We were riding the M line yesterday, thumbing through the Guardian's 41st anniversary special, when G.W. Schultz's lead for the his anti-Muni-privatization article caught our eye:
After we finished bashing our heads against the windows and swearing, we read on:
There's a money room in the basement of 1 South Van Ness, where the Municipal Transportation Agency, which operates Muni, is headquartered. Workers literally count by hand bags of cash and coins taken in as fares from passengers throughout the day.
When Muni recently needed to pull some of those unionized bean counters away from the money room to staff kiosks around the city where transit passes are sold, its managers hoped to replace them with workers from a private contracting outfit.Surely someone, somewhere has come up with a better way to count large amounts of change and small bills, haven't they? Nah. If someone had invented something that space-age and wonderful, Muni would have purchased it long ago, freeing up those employees to man those empty kiosks and obviating the need for contractors! Everybody would win! Sadly, that technology is only the stuff of dreams.



If there Muni WAS a private entity, and therefore dependent on efficiency for its survival, of course they's be spending their money on wiser investments than a fleet of old-timey Scriveners.
But no -- they're permanently attached to a government tit, so they can just go on sucking and sucking and sucking.
Privatize it. Privatize it all and privatize it now.
A for-profit entity simply has nowhere to go but up.
Keep in mind that many of Muni's problems are legacies from when all city transportation was private - duplicated bus lines, etc.
I'm not for privatization - public transportation is just that, and as far as I know there are no cities with functioning private mass-transit systems in the world (If I'm wrong, please correct me). It would be nice, however, if Muni had some kind of accountability. How about this - do something akin to item #12 on the Evil Overlord List. Any stupidities that a five-year-old child can spot get axed. That might actually improve things.
What possible good could privitization do without competition, except just create another 5 or 10 layers of bureaucracy for the unions and politicos to corrupt?
I can't imagine a contact agreement between the City and a private transit agency that would not include a "lifetime secure jobs for goldbrickers and incompetents" provision or whetaver it is now that's part of the problem.
You want to see transit get really fun? Award contracts to TWO competing transit agencies. Imagine two 38-Gearies, one red, one blue, careening down the street, trying to see who can make it downtown the fastest while running over the fewest number of pedestrians!
Privatize? Sure - adding "make a profit" to the list of things MUNI is responsible for will fix everything, just like magic!

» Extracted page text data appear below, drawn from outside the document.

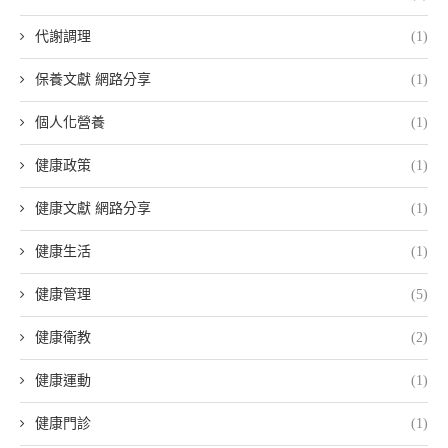
代謝調理
(1)
保養文獻 網路分享
(1)
個人化營養
(1)
健康政策
(1)
健康文獻 網路分享
(1)
健康生活
(1)
健康管理
(5)
健康衛教
(2)
健康運動
(1)
健康門診
(1)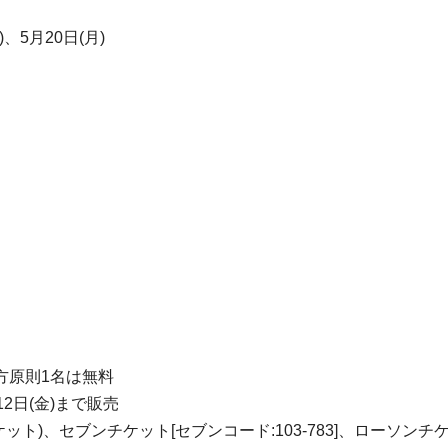
)、5月20日(月)
方原則1名は無料
2日(金)まで販売
)、セブンチケット[セブンコード:103-783]、ローソンチケット[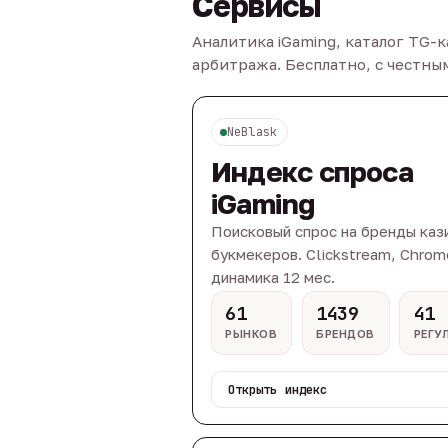
Сервисы
Аналитика iGaming, каталог TG-
арбитража. Бесплатно, с честн
NeBlask
Индекс спроса
iGaming
Поисковый спрос на бренды каз
букмекеров. Clickstream, Chrom
динамика 12 мес.
61
1439
41
РЫНКОВ
БРЕНДОВ
РЕГУ
Открыть индекс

If you love how Halliburton, Comcast, AT&T and other private monopolies do business, you'll love a transit system that has no obligation to serve the public, just make money.
The first thing to do? Most of the routes, whether they're used or not. They'd simply keep a few lines and abandon most of the city.

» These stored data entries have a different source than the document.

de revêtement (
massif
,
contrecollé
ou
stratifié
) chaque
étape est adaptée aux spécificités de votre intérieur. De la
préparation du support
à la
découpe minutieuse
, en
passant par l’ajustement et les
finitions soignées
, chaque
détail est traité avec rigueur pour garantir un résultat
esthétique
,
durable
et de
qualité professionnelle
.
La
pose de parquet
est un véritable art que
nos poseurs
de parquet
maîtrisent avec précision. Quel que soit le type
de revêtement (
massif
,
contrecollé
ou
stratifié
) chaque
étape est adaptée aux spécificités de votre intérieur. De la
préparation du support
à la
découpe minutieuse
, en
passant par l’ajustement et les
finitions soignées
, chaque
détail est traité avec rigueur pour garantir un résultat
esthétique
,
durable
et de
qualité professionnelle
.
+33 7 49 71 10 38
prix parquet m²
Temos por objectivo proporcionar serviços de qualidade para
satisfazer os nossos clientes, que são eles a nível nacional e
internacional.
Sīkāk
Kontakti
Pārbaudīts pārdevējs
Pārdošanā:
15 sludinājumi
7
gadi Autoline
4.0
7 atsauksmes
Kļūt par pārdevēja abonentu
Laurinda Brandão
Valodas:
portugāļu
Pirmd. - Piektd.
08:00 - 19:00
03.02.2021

We had a private system, actually several. Fun fact: during WWII, they cut service and drove up rates, despite that whole world war thing. When they were asked to stop the fare hikes and service cuts, they said "FU, we only serve our stockholders, not the public."
Look it up. If you accept a bad MUNI you get a bad MUNI. If you accept a stupid government, you get what you deserve. At least MUNI is obligated to serve the public. A private system can tell you to go to hell, and the fact is , a private monopoly is no better than any goverment bureaucracy.
I just want MUNI to break their lines into to types of Buses:
Free Buses that stop at every stop.
$5.00 Express Buses with a coffee bar, shoeshine, WIFI and a massage booth.
Re counting the money:
Hire a group of nuns- the same ones that count the coins in the church poorboxes.
Cheap labor from documented workers. They won't steal because God will send them to hell if they do.
Do "The Sisters" take a vow of poverty?
Private operation of the whole system would probably not do much. Many systems have contracted out operations without great improvements.
Things like coin counting could probably be better handled by a contractor - but then again, if Muni and MTC ever get Translink done, our great grandchildren won't have to worry about this.
Public transit systems are sure-fire money losers, so privatization is probably not a great soluton. But aj is right, contracting out certain operations makes a lot of sense.
Or, they could just dump all that change in the Coinstar at any supermarket and get a Starbucks gift card.